I don't know if it's against the rules to wake up old threads like this one, but it's only about a month old, so I guess I'll do it.

 

We broke up 8 weeks ago and I called her few times the first week after we broke up. Afther that I had read all about these NC methods and how it's a must to be able to get your ex back. I decided to go into NC, but I broke after three weeks. I called her and we had a nice chat were I didn't mention the breakup at all. We were laughing and having good time.

 

Then I decided to go back into NC, but I became fed up with all my bull****, so I decided that this NC was for me to get over her, not to try to get her back. I've been doing really good since I called her a month ago and I haven't allowed myself to think of her a lot and she kind of faded away.

 

Last Friday I went to the restaurant where she works to get something to eat (I knew she wasn't working). A friend of mine who also works there told me to come and have lunch and I had lunch with him and another guy who works there. He then said: "Your the guy who used to date Julie, right?". I said yes, but I had never met him before and how could I know that it was me. It made me think that they've been seeing each other lately, as I know he was hitting on her while we were together. (Although he didn't know we were a couple - and that she laughed when she told me about him).

 

So anyway...getting back in there woke up a lot of old memories and since last Friday, I pretty much haven't been able to get her out of my mind. On last Saturday I saw her walking with her friends down the main shopping street (she didn't see me). And it was like having my heart ripped out.

 

I'm having my exams right now so I have had a lot of time to think of her instead of my books. I installed on of those MySpace trackers yesterday and logged on today and instantly saw that she checked my MySpace last night. It made me wonder if she's still thinking of me. Might be a coincidence.

 

I'm gonna give you guys some facts below and I would really appreciate if you could tell me what I should do about it all. Because in the last 8 weeks I have found out that I care a lot for this girl.

 

* We broke up mutually - even though she initiated it.
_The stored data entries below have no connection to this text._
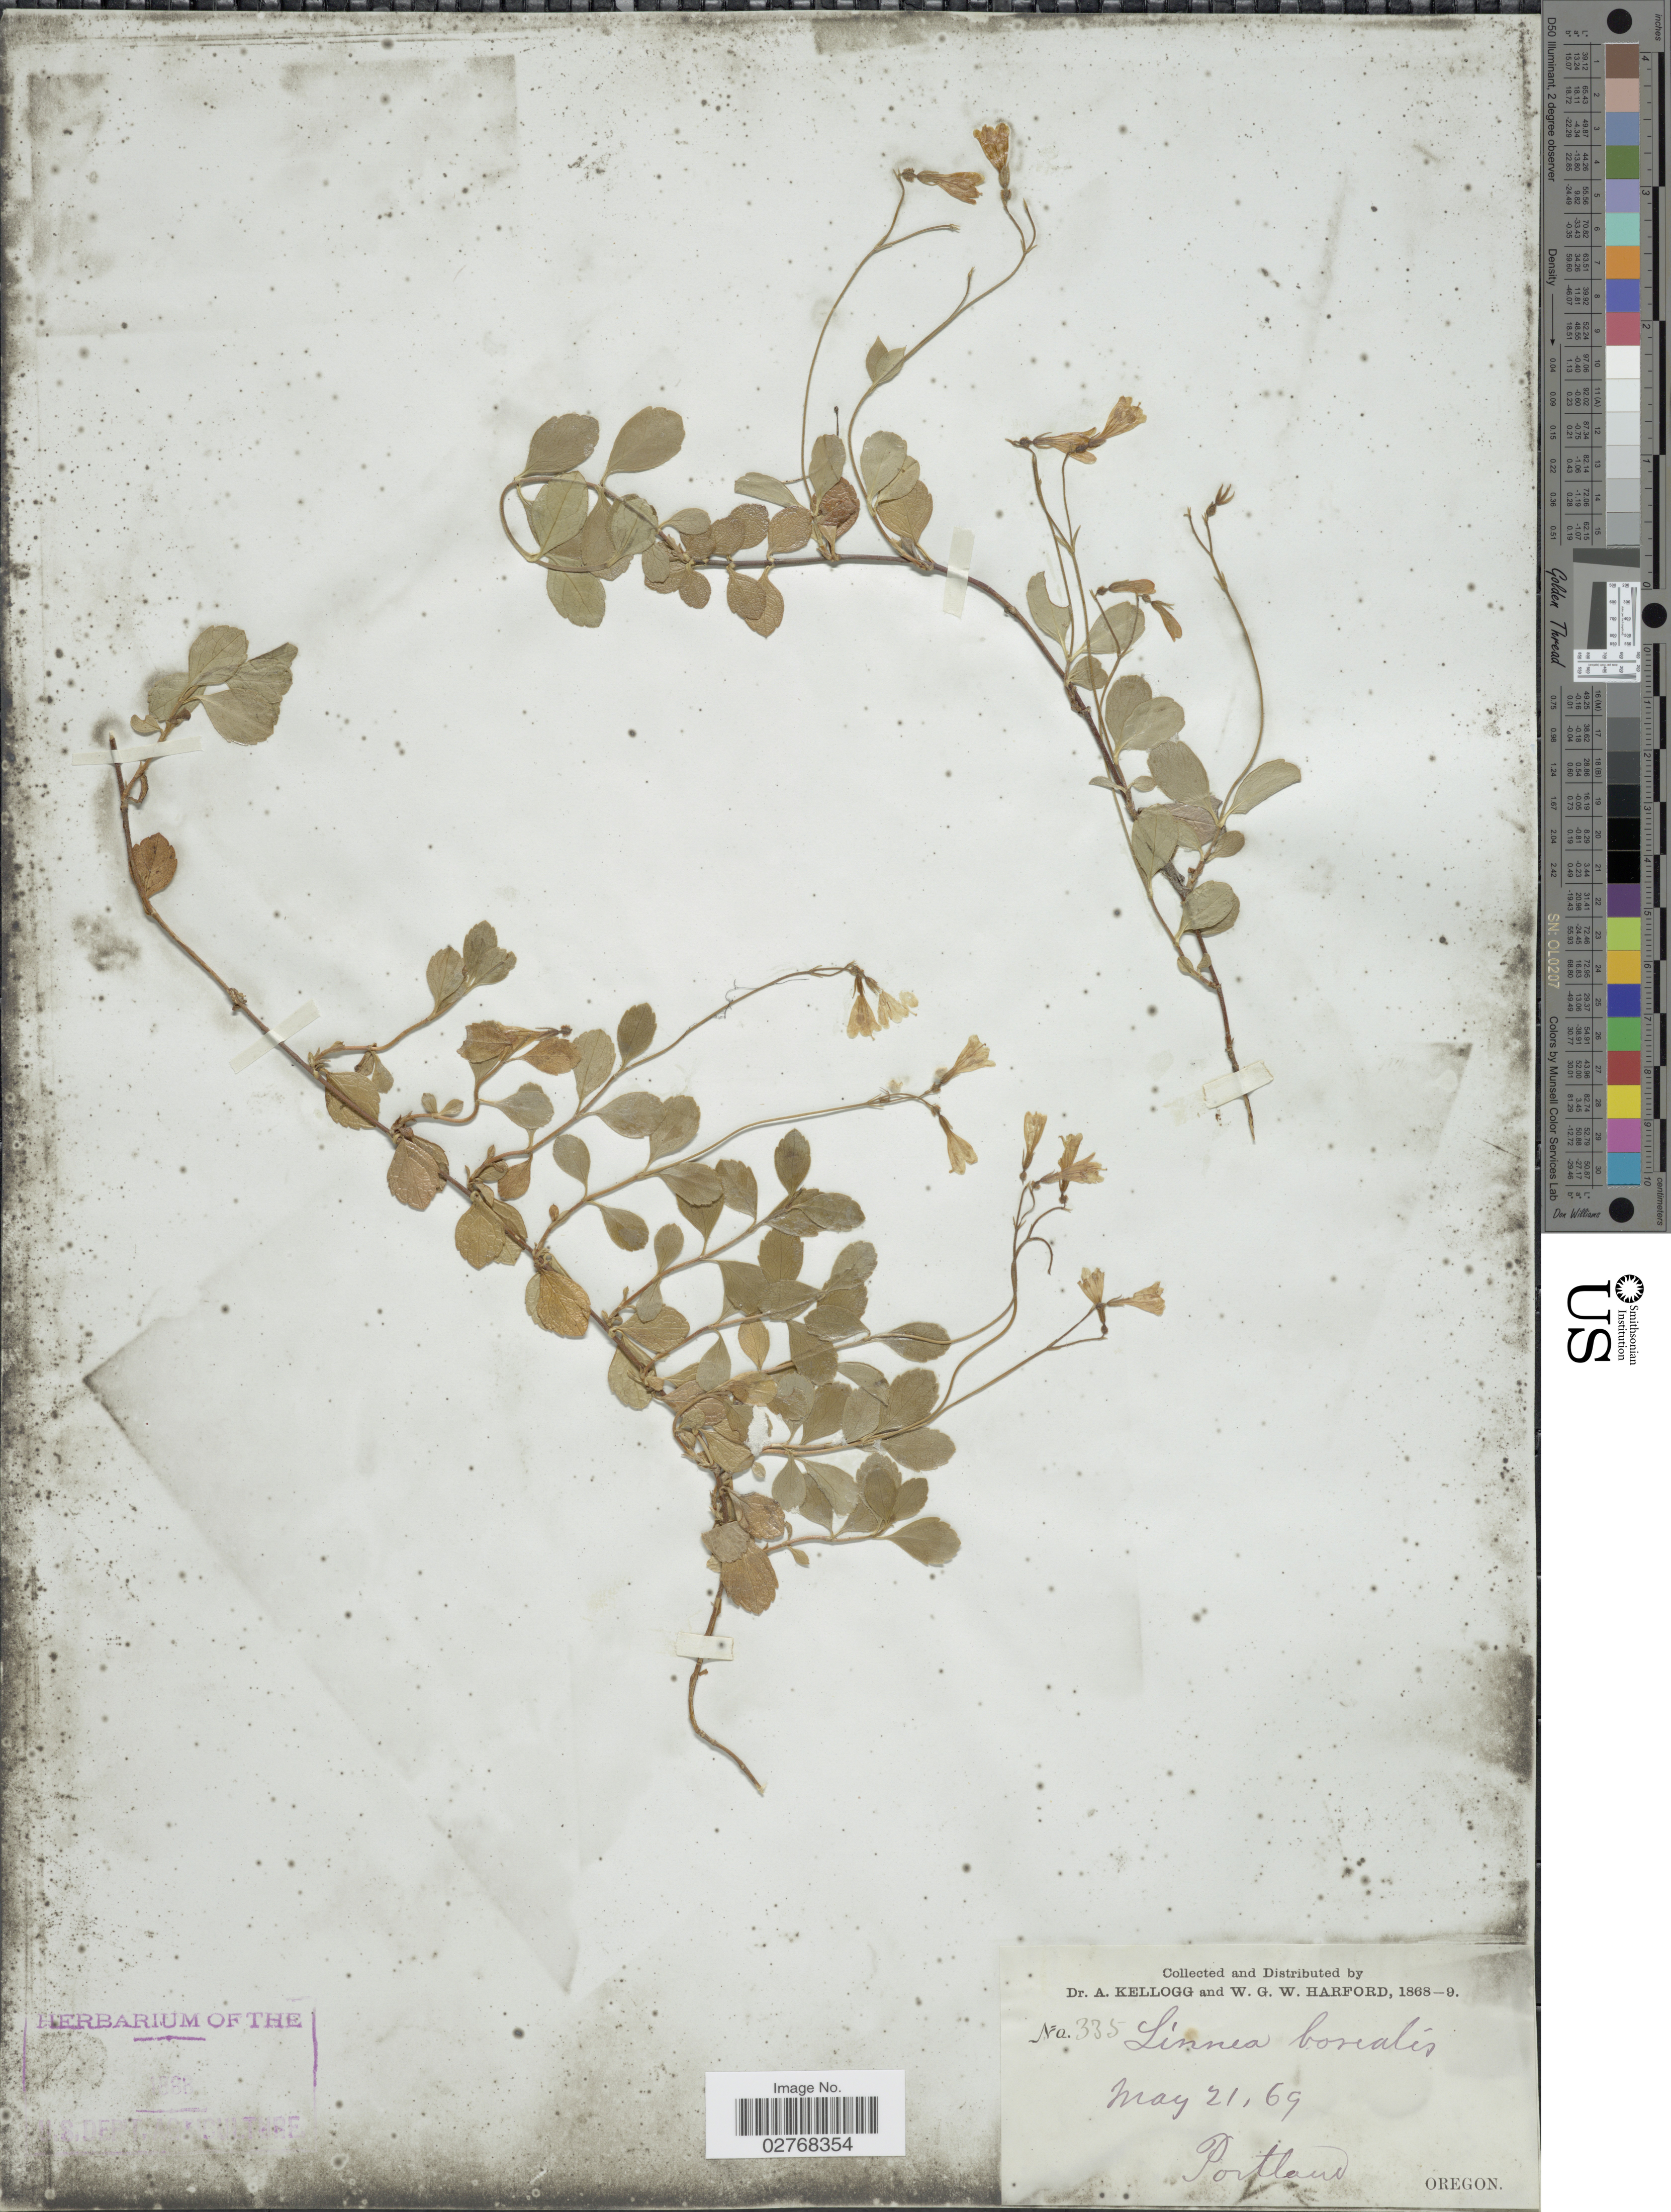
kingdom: Plantae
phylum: Tracheophyta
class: Magnoliopsida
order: Dipsacales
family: Caprifoliaceae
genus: Linnaea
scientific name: Linnaea borealis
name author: L.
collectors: A. Kellogg & W. G. W. Harford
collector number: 335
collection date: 1869-05-21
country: United States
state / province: Oregon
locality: Portland.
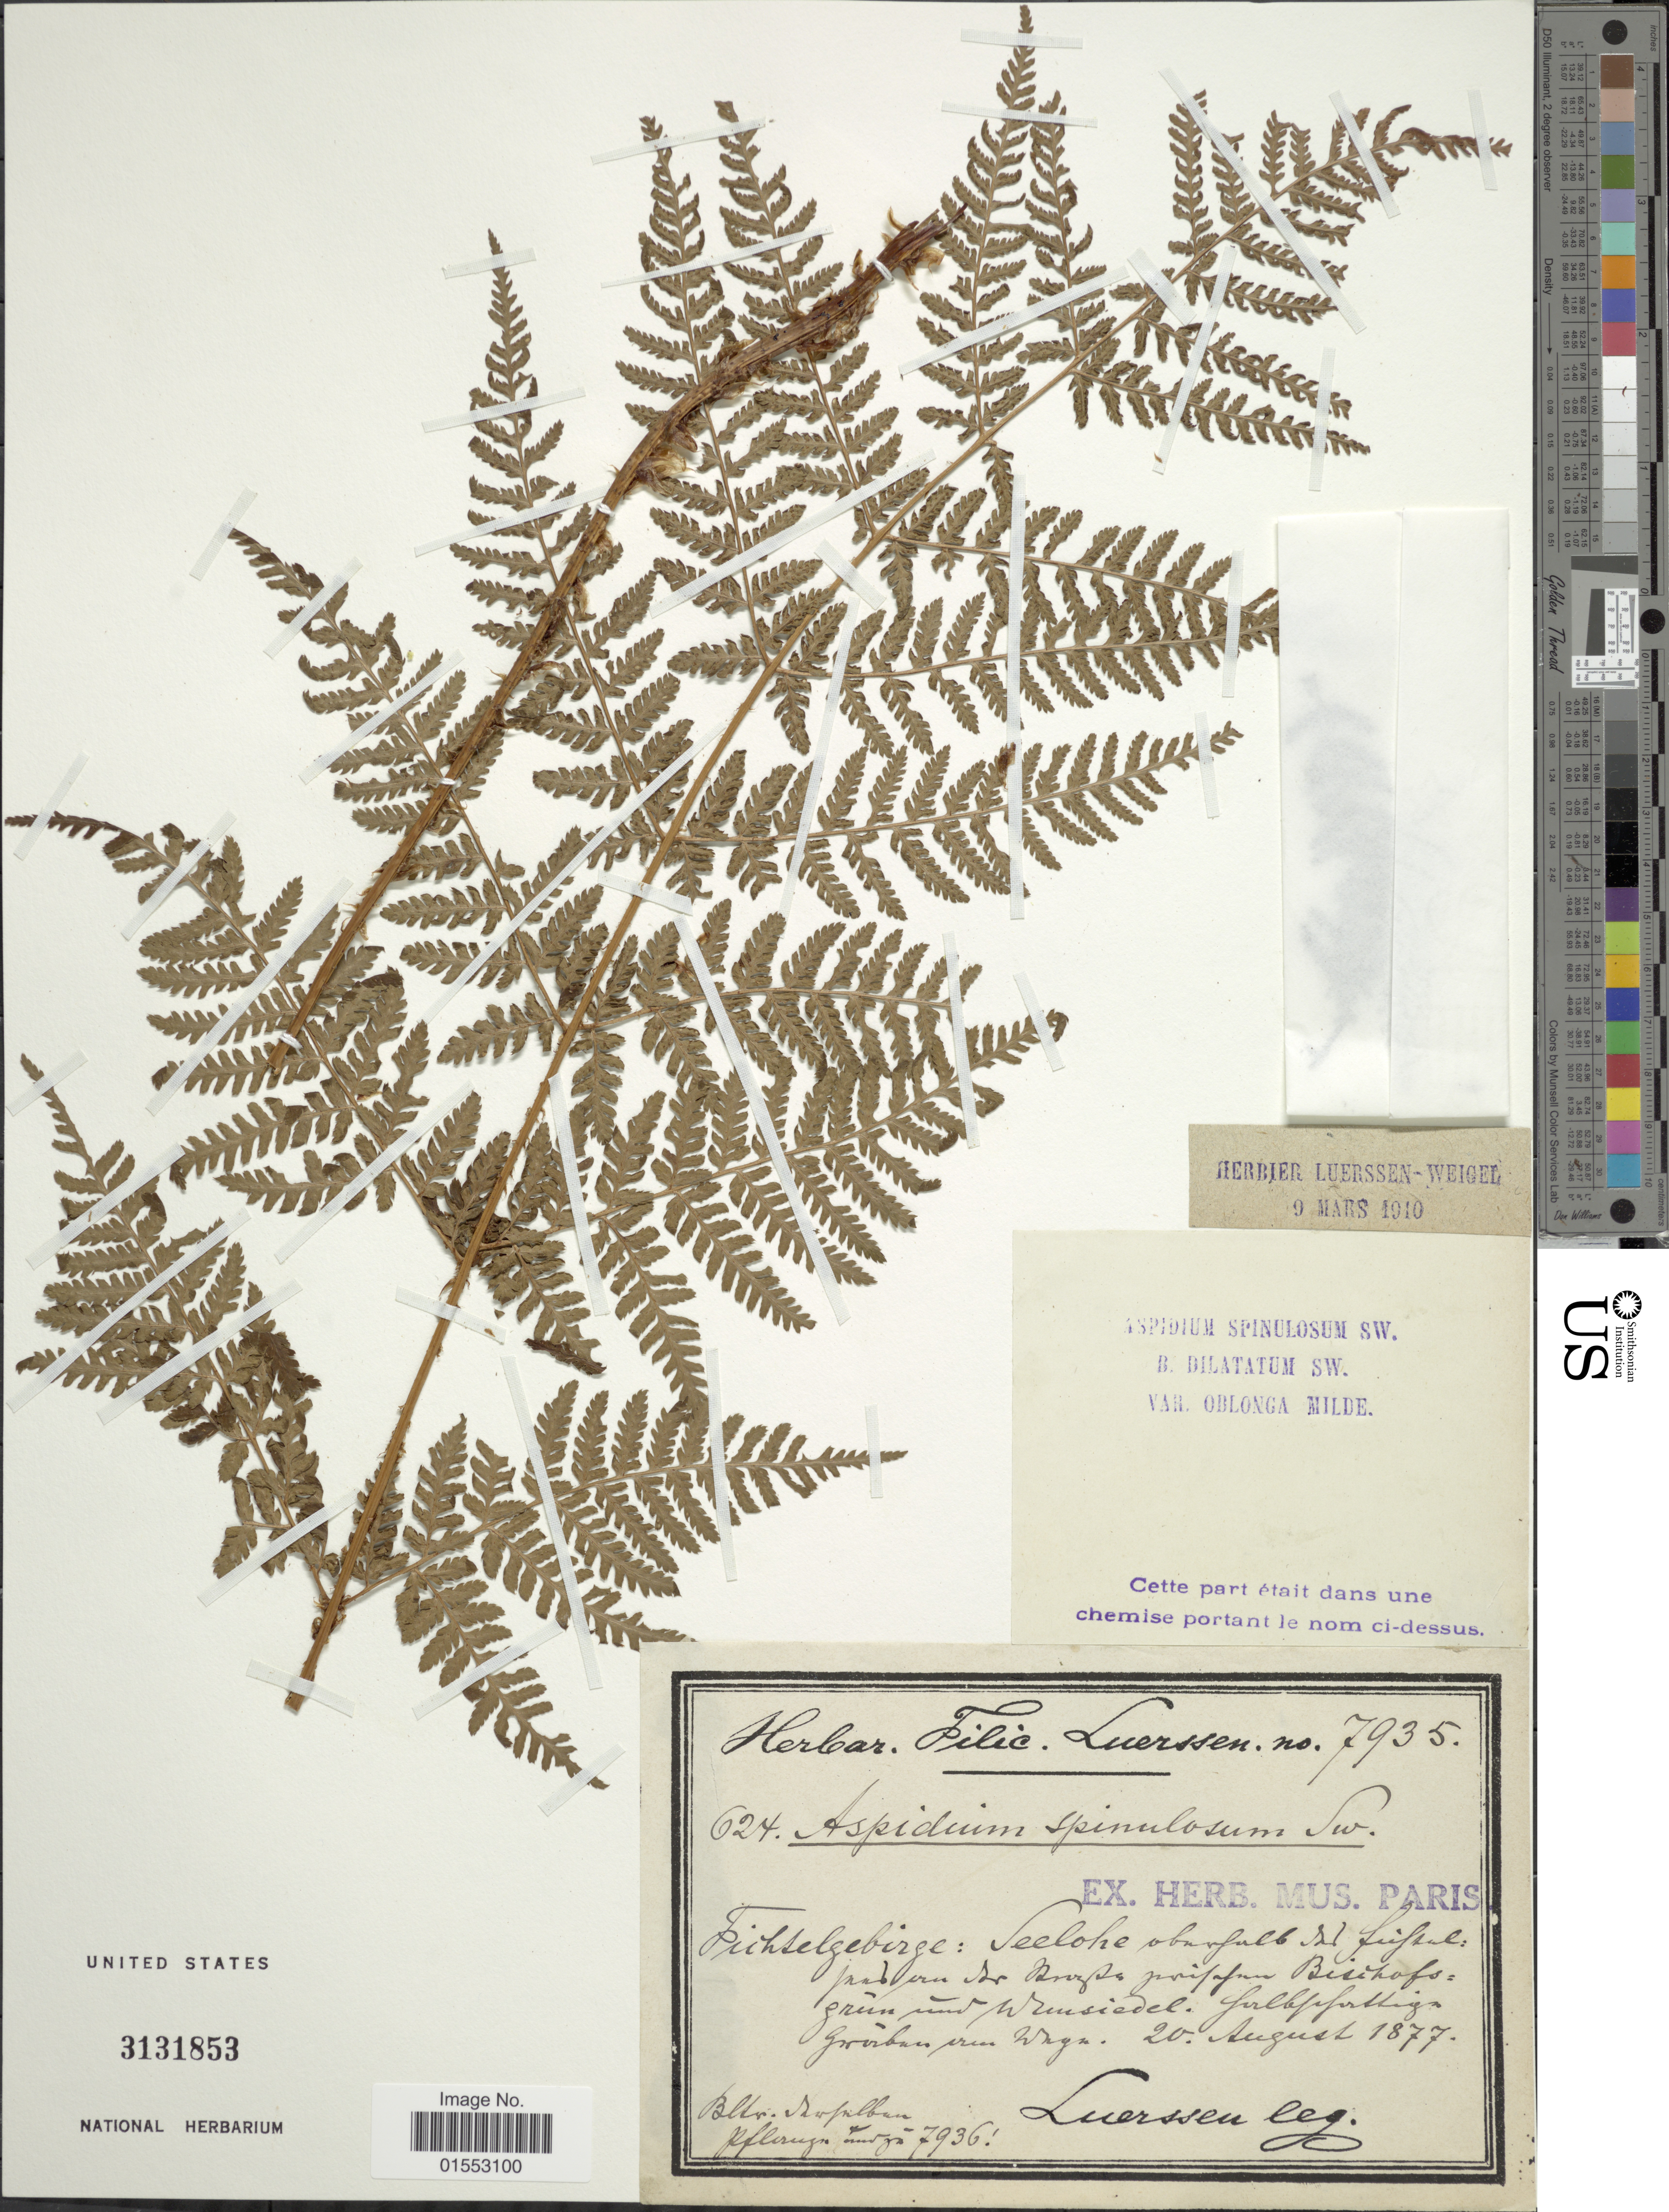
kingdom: Plantae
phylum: Tracheophyta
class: Polypodiopsida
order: Polypodiales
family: Dryopteridaceae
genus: Dryopteris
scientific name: Dryopteris carthusiana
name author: (Villars) H.P. Fuchs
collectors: Luerssen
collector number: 624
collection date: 1877-08-20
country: Germany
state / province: Bayern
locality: Fichtebirge: Seelohe obenfor fuil paden bergze prifuven bsitvuven [interpreted]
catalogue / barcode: US 3131853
* She hasn't called me since the day we broke up. (Over me from first day or having hard time getting over me).

* I am no 2 at her MySpace. After her best friend.

* She used to be no. 2 at mine - but I put her lower when I thought we'd never get back together.

* I have been talking to other girls, but they don't interest me.

* I haven't spoken to her at all for 2 months except a 15 minute phonecall a month ago.

* She told me that she cares a lot for me (still hasn't called).

* Talked about being friends (Yeah I know it never works out).

 

Tell me...what should be my next steps in this dilemma? Should I contact her now before the christmas or during the christmas. Or is it definetly gonna let me down?

 

What should I do. I haven't had this, "getting her back feeling" for many weeks now.

 

I'm so confused ... though I was getting over ... but still want her more than ever now.